Historic house in Pennsylvania, United States

Shelter House is a historic home located in Emmaus, Pennsylvania. Constructed in 1734, it is believed to be the oldest continuously occupied building structure in both Lehigh County and the Lehigh Valley and among the oldest still-standing building structures in the U.S. state of Pennsylvania.

== History ==
The first floor was built around 1734. In 1741, a three-room second story and a two-story annex were added. The house was built by early Pennsylvania German settlers and is a medieval-type Germanic log house made out of oak and chestnut and measuring approximately 40 feet by 25 feet. Mud, straw, and horse hair were used as the filling, or chinking, in between the gaps in the log walls, providing protection and insulation from outside elements. It has a gable roof and large, square stone chimney.

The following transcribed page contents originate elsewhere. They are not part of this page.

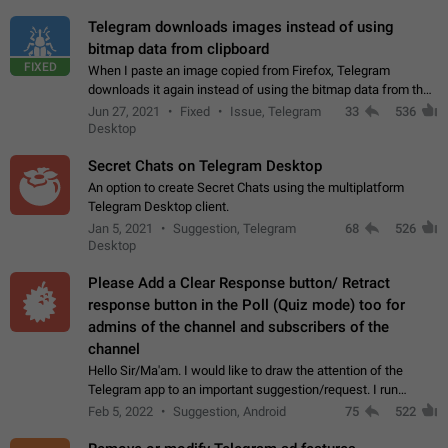
Telegram downloads images instead of using
bitmap data from clipboard
FIXED
When I paste an image copied from Firefox, Telegram
downloads it again instead of using the bitmap data from the
clipboard. This happens because the clipboard also stores the
Jun 27, 2021
Fixed
Issue, Telegram
33
536
image URL. If I paste the…
Desktop
Secret Chats on Telegram Desktop
An option to create Secret Chats using the multiplatform
Telegram Desktop client.
Jan 5, 2021
Suggestion, Telegram
68
526
Desktop
Please Add a Clear Response button/ Retract
response button in the Poll (Quiz mode) too for
admins of the channel and subscribers of the
channel
Hello Sir/Ma'am. I would like to draw the attention of the
Telegram app to an important suggestion/request. I run
telegram channels which consists of more than 50k+ Highly
Feb 5, 2022
Suggestion, Android
75
522
active students who solve quiz…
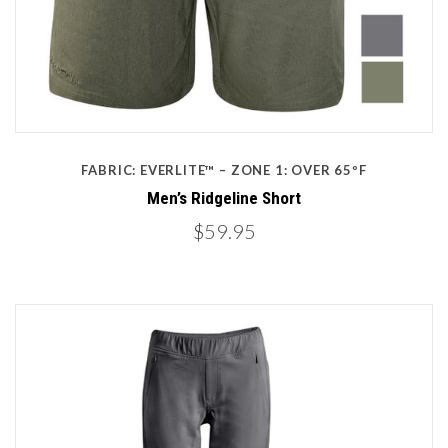
FABRIC: EVERLITE™ – ZONE 1: OVER 65ºF
Men’s Ridgeline Short
$59.95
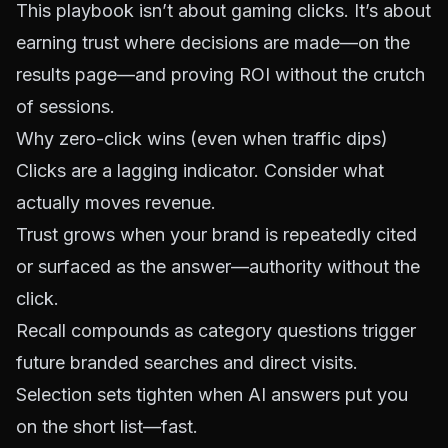
This playbook isn’t about gaming clicks. It’s about
earning trust where decisions are made—on the
results page—and proving ROI without the crutch
of sessions.
Why zero-click wins (even when traffic dips)
Clicks are a lagging indicator. Consider what
actually moves revenue.
Trust grows when your brand is repeatedly cited
or surfaced as the answer—authority without the
click.
Recall compounds as category questions trigger
future branded searches and direct visits.
Selection sets tighten when AI answers put you
on the short list—fast.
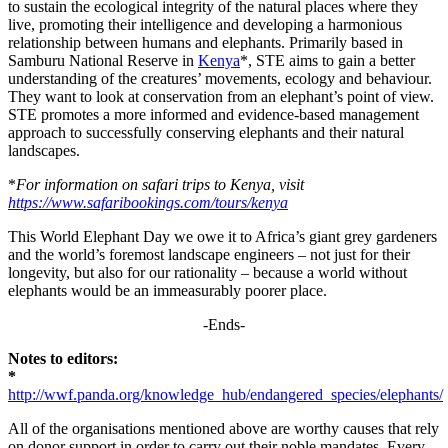
to sustain the ecological integrity of the natural places where they
live, promoting their intelligence and developing a harmonious
relationship between humans and elephants. Primarily based in
Samburu National Reserve in
Kenya
*, STE aims to gain a better
understanding of the creatures’ movements, ecology and behaviour.
They want to look at conservation from an elephant’s point of view.
STE promotes a more informed and evidence-based management
approach to successfully conserving elephants and their natural
landscapes.
*
For information on safari trips to Kenya, visit
https://www.safaribookings.com/tours/kenya
This World Elephant Day we owe it to Africa’s giant grey gardeners
and the world’s foremost landscape engineers – not just for their
longevity, but also for our rationality – because a world without
elephants would be an immeasurably poorer place.
-Ends-
Notes to editors:
*
http://wwf.panda.org/knowledge_hub/endangered_species/elephants/
All of the organisations mentioned above are worthy causes that rely
on donor support in order to carry out their noble mandates. Every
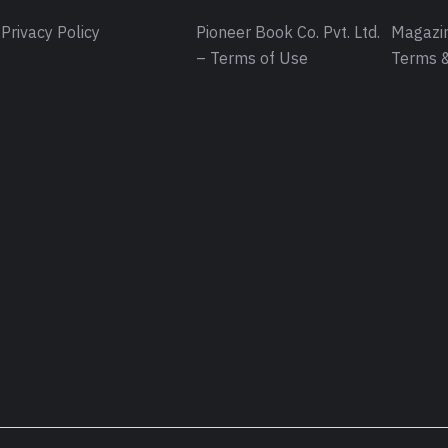
Privacy Policy
Pioneer Book Co. Pvt. Ltd.
Magazin
– Terms of Use
Terms &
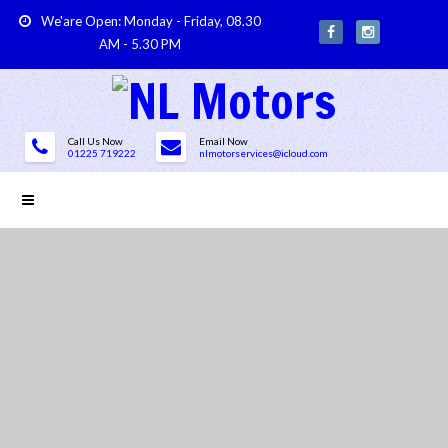
We'are Open: Monday - Friday, 08.30
AM - 5.30 PM
Call Us Now
Email Now
01225 719222
nlmotorservices@icloud.com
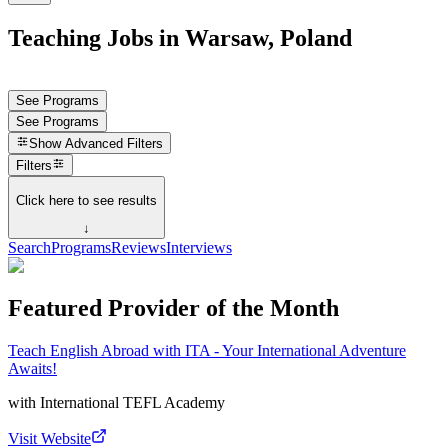
Teaching Jobs in Warsaw, Poland
See Programs
See Programs
Show
Advanced Filters
Filters
Click here to see results
↓
Search
Programs
Reviews
Interviews
Featured Provider of the Month
Teach English Abroad with ITA - Your International Adventure
Awaits!
with
International TEFL Academy
Visit Website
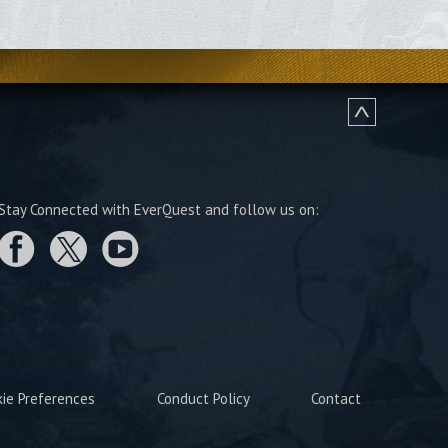
Stay Connected with EverQuest and follow us on:
kie Preferences
Conduct Policy
Contact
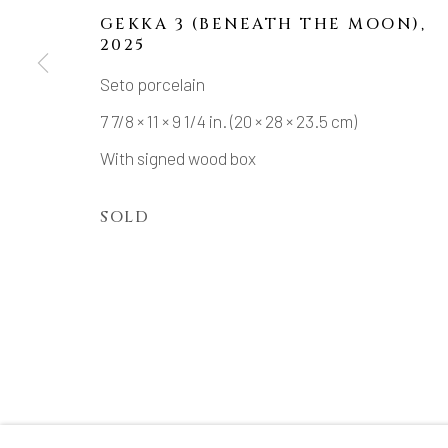
GEKKA 3 (BENEATH THE MOON)
,
2025
Seto porcelain
MANAGE COOKIES
7 7/8 × 11 × 9 1/4 in. (20 × 28 × 23.5 cm)
COPYRIGHT © 2026 DAI ICHI ARTS, LTD.
SI
With signed wood box
SOLD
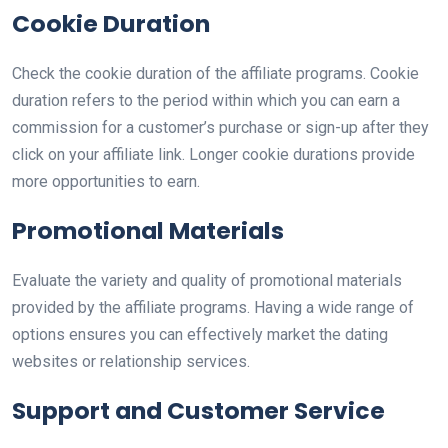
Cookie Duration
Check the cookie duration of the affiliate programs. Cookie
duration refers to the period within which you can earn a
commission for a customer’s purchase or sign-up after they
click on your affiliate link. Longer cookie durations provide
more opportunities to earn.
Promotional Materials
Evaluate the variety and quality of promotional materials
provided by the affiliate programs. Having a wide range of
options ensures you can effectively market the dating
websites or relationship services.
Support and Customer Service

The Shelter House got its name from the German word "zufluchtshaus," meaning "house of refuge or shelter." The House is situated in a clearing of woods along a well-traveled Indian path and often served as a stopover for travelers. The house was inhabited at a time when there existed conflicts in the area between American settlers and British colonialists and Native Americans. Many years later after the founding of Emmaus in 1759, the House became a hostel and tavern for wayfarers.

In 1952, the cabin was purchased at a public sale by a group of preservationists who raised $35,000 to stabilize and restore the structure and its grounds. In 1963, the Borough of Emmaus assumed ownership of the property, while the Shelter House Society continues with the responsibility of maintenance and preservation.

In 1978, it was added to the National Register of Historic Places.